Cortex’s epoch boundary is the natural coordination boundary induced by its current semantics.

The stronger claim that this is the unique minimal architecture should be deferred until there is a dedicated formal model of alternative implementations.

Why it matters: This turns a design choice into a theorem-shaped systems argument without overclaiming beyond what CALM actually proves.

Next step: Thread this sentence into Paper 3’s concurrency section and reserve the stronger minimality claim for a later dedicated paper.

[P2] I-confluence is the right refinement for future same-wave parallel admission

Category: Design Tension Status: Inferred Confidence: Medium Primary evidence: Coordination Avoidance in Database Systems, deterministic multi-rewrite admission note, ExecutorSpec same-wave tests Cross-reference: same-wave proposals, shared budget, ordered materialization

CALM explains why the current admission layer needs coordination. I-confluence suggests the next refinement: identify a subclass of rewrite sets whose admissibility is invariant under reordering and merge. In Cortex terms, that likely means something like:

• disjoint anchor dominions
• no interface overlap
• budget effects that compose independently
• lineage/provenance that remains explanation-stable under either admission order

If such a criterion can be checked cheaply, Cortex could parallelize some same-wave admissions without pretending that all rewrite concurrency is safe.

Why it matters: This is the credible bridge between the current ordered machine and a stronger future machine. It also gives a rigorous answer to “when can we relax the barrier?”.
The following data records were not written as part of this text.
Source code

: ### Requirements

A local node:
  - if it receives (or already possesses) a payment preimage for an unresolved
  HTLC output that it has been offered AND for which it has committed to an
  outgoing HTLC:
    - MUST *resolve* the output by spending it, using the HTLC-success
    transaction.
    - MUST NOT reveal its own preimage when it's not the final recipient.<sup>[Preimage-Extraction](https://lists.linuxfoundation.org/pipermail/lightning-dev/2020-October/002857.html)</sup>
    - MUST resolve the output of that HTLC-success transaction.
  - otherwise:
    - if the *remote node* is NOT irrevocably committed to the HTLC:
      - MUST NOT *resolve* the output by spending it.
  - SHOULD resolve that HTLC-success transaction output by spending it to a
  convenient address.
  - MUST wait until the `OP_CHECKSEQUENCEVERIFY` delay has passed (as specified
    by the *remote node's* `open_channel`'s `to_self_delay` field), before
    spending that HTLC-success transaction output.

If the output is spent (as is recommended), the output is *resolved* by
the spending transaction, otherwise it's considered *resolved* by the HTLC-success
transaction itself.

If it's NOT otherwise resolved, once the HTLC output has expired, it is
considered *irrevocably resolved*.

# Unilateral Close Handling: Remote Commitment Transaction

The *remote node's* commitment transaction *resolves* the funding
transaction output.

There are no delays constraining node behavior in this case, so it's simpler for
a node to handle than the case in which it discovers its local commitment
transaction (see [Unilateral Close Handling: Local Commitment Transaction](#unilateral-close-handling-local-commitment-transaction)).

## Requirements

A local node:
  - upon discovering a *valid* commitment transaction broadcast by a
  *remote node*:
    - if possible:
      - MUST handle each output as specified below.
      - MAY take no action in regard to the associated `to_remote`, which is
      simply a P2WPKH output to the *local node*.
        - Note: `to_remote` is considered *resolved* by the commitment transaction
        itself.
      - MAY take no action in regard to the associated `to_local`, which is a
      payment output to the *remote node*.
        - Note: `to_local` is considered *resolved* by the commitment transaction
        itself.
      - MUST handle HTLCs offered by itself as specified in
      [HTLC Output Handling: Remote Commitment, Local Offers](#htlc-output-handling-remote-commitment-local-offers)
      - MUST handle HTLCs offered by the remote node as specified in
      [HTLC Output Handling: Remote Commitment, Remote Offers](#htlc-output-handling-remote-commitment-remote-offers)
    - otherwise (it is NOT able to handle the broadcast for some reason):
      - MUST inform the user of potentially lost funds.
Next step: Turn the current validation list into a real research program: order-sensitivity tests, counterexamples, and a candidate independence predicate.

Design Tensions

Two legitimate goals pull against each other here.

• Minimal coordination: push as much work as possible into the within-topology reduction phase.
• Dynamic structure: allow planner- or operator-driven topology change at runtime.

CALM does not eliminate the tension; it clarifies where it lives. The runtime can avoid coordination inside the fixed-topology fact fragment, but topology admission remains the place where consistency forces a barrier unless a stronger independence law is proved.

Recommended Actions

Act Now

• Add the monotone-phase / coordinated-phase split to Paper 3’s concurrency section.
• Keep the claim scoped to “natural coordination boundary” rather than “unique minimal architecture.”

Design Next

• Define a candidate rewrite-independence criterion over anchors, interfaces, and budget effects.
• Add order-sensitivity tests that force different same-wave admission orders and compare topology, budget, lineage, and outcome.

Write Up

• Treat this as a likely Paper 5 direction: CALM on evolving graph topologies, or monotone execution with coordinated substitution.

Parked

• Strong uniqueness/minimality theorem — defer until there is a formal comparison against plausible alternative evolving-graph execution models.